Thursday, September 29, 2005

Black Narcissus (1947)

It's gorgeous. Oh so gorgeous. Now that that's out of the way... Seriously, though, the ravishing photography is more than just window dressing here. It's so beautifully done that it becomes intoxicating, much like the aroma of the titular perfume. It's this level of sensual intoxication that leads to the personal and spiritual crises experienced by the hardy, intrepid nuns that serve as this film's main characters. The art direction used to represent the wild Himalayan surroundings create a counterpoint to the austerity of convent life, which makes the resulting failures of faith that much easier to believe -- it's not difficult at all to swallow Deborah Kerr being physically and emotionally stirred by her surroundings if we in the audience are drunk on the film's hyperstylized lush imagery.

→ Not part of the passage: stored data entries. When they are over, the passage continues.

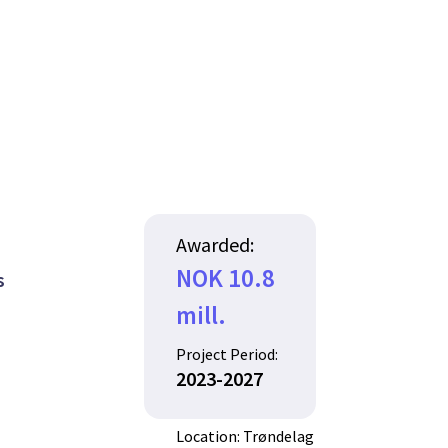
Awarded:
NOK 10.8
s
mill.
Project Period:
2023-2027
Location: Trøndelag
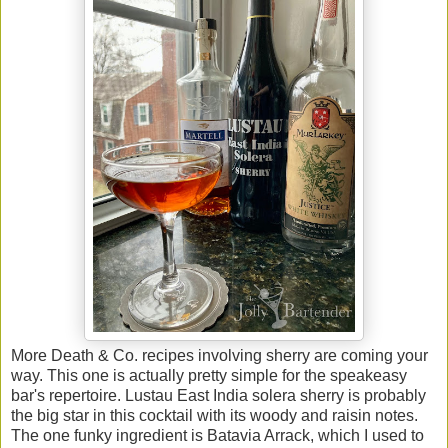
More Death & Co. recipes involving sherry are coming your
way. This one is actually pretty simple for the speakeasy
bar's repertoire. Lustau East India solera sherry is probably
the big star in this cocktail with its woody and raisin notes.
The one funky ingredient is Batavia Arrack, which I used to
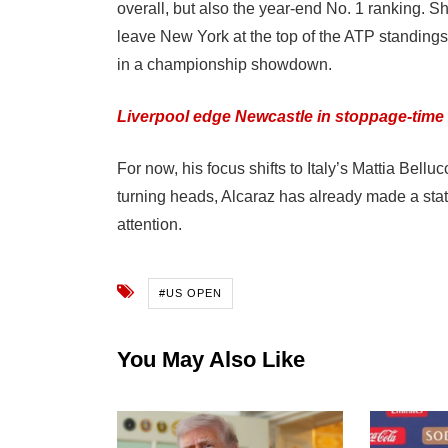
overall, but also the year-end No. 1 ranking. Sh
leave New York at the top of the ATP standings, 
in a championship showdown.
Liverpool edge Newcastle in stoppage-time t
For now, his focus shifts to Italy’s Mattia Bell
turning heads, Alcaraz has already made a stat
attention.
#US OPEN
You May Also Like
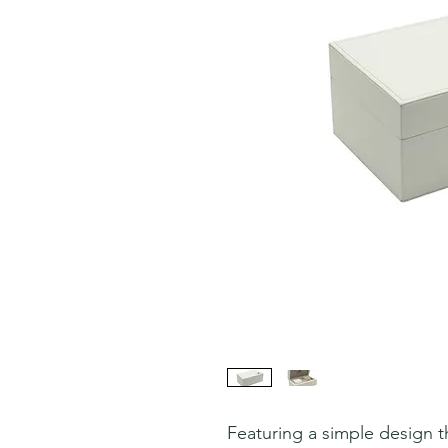
Featuring a simple design th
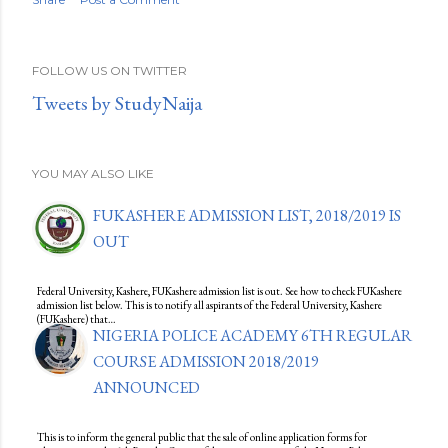
FOLLOW US ON TWITTER
Tweets by StudyNaija
YOU MAY ALSO LIKE
FUKASHERE ADMISSION LIST, 2018/2019 IS
OUT
Federal University, Kashere, FUKashere admission list is out. See how to check FUKashere
admission list below. This is to notify all aspirants of the Federal University, Kashere
(FUKashere) that…
NIGERIA POLICE ACADEMY 6TH REGULAR
COURSE ADMISSION 2018/2019
ANNOUNCED
This is to inform the general public that the sale of online application forms for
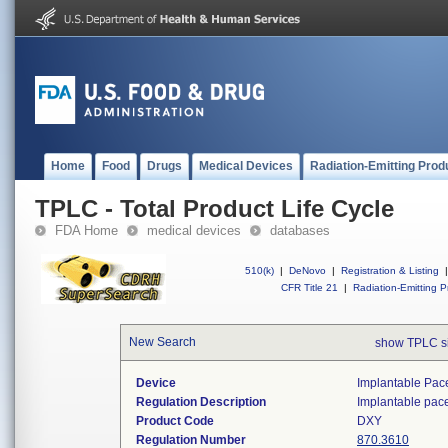
Home
Food
Drugs
Medical Devices
Radiation-Emitting Prod
TPLC - Total Product Life Cycle
FDA Home
medical devices
databases
510(k)
|
DeNovo
|
Registration & Listing
|
CFR Title 21
|
Radiation-Emitting P
New Search
show TPLC s
Device
Implantable Pac
Regulation Description
Implantable pac
Product Code
DXY
Regulation Number
870.3610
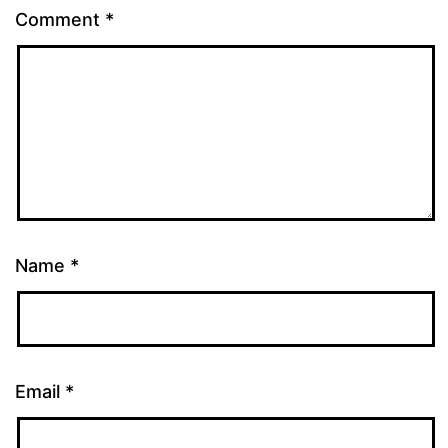
Comment
*
Name
*
Email
*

Kerr, by the way, is fantastic in a careful and controlled performance. In the later stages of the film when her emotions start to crack her facade, Kerr gives a master class on how to keep one's composure while losing one's head. The film, too, keeps its bearings even as red becomes the primary color in the art director's rainbow. The feverish intensity of the narrative matches the temperature of Kathleen Byron's Sister Ruth; by the time she shows up in a screaming red dress all but begging David Farrar to ravish her, Michael Powell and Emeric Pressburger have secretly transformed this into a horror film in respectable garb, with overwhelming desire and repression as the twin monsters. It's all pretty fucking awesome. Pretty, too.